Enviada em 01/07/2020

Sabe-se que o mundo digital pode ser um grande aliado em questões sociais, para estudos e até mesmo para gerar felicidade por meio das mais diferentes formas de entretenimento possíveis de serem encontradas ao alcance de um clique. Entretanto, se usarmos a internet de forma indiscriminada, sem a aplicação de filtros e evitando influências negativas, principalmente em questões que envolvam a nossa saúde, seja ela física ou mental, é possível que  o que deveria nos ajudar se torne um grande inimigo.

Quando um indivíduo utiliza a internet para buscar informações sobre sua saúde, sem procurar um profissional adequado para isso e, logo em seguida, começa a fazer uso de medicações de forma aleatória, sem nenhuma orientação, esta pessoa pode estar agravando aquilo que sente além de poder também desenvolver outros problemas, tais como dependência e outros efeitos adversos.
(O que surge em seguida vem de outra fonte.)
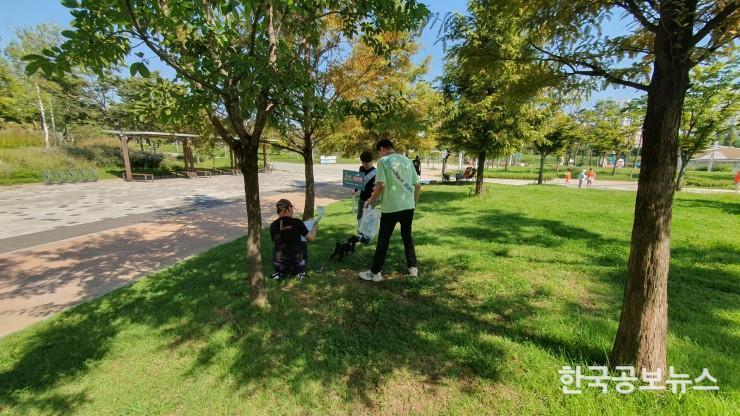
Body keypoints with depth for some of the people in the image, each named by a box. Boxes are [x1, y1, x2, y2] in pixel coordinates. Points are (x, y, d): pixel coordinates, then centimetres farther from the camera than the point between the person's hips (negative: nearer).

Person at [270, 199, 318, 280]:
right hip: (297, 265, -3)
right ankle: (300, 272, 16)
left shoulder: (273, 225, -4)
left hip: (280, 266, 3)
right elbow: (311, 238, -2)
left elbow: (275, 244, 11)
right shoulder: (297, 222, -12)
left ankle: (280, 273, 15)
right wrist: (314, 228, 18)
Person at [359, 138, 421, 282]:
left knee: (383, 240, 4)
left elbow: (381, 185, -17)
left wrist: (372, 200, -2)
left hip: (391, 207, -5)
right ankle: (413, 268, 26)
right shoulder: (407, 160, 11)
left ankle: (375, 273, 12)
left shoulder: (383, 161, -6)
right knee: (407, 236, 19)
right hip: (408, 206, 6)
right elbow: (418, 185, 10)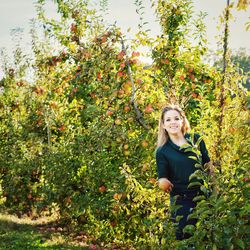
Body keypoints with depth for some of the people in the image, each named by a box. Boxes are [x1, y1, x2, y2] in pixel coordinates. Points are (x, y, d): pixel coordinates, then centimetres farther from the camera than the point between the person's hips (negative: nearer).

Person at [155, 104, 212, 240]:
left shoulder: (196, 139, 1)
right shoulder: (162, 151, -6)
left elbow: (207, 164, 13)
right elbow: (162, 179, -5)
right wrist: (164, 182, -27)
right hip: (181, 202, -2)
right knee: (185, 239, 2)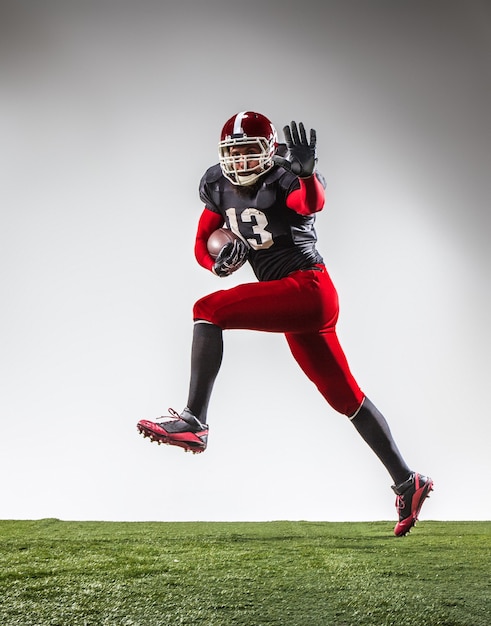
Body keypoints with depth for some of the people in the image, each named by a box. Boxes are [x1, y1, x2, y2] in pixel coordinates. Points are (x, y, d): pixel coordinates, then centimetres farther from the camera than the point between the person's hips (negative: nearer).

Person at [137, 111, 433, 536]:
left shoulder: (285, 181, -11)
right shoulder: (220, 186, 11)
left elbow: (314, 203, -34)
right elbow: (202, 244, 16)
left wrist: (306, 172, -55)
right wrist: (218, 261, -6)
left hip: (308, 289, -9)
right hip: (297, 303, 9)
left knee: (208, 310, -20)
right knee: (347, 400, 14)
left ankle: (194, 421, -21)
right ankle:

A cibercondria é, sem dúvida, um problema que precisa ser enfrentado, pois além de fazer com que muitas pessoas se choquem com um diagnóstico que não é real, ao irem em busca de uma medicação que não é necessária em farmácias que fazem a venda de forma indiscriminada, esses indivíduos podem prejudicar verdadeiramente a sua saúde, muitas vezes de forma irreversível, além de em outras ocasiões passarem a depender de um medicamento que não deveria ser usado no seu caso ou sem a orientação médica necessária.

Para que esse tipo de situação deixe de ocorrer, faz-se necessária uma maior proteção aos usuários da internet por meio de filtragem de resultados em sites de busca, uma maior conscientização dos próprios indivíduos a respeito daquilo que costumam acessar, além de fiscalização em farmácias que fazem venda de medicamentos sem a apresentação de receituário, podendo essa fiscalização ser prontamente positivada como lei. É de suma importância que medidas assim sejam tomadas para que o nosso maior bem, a vida, continue protegida, mesmo que seja de nós mesmos.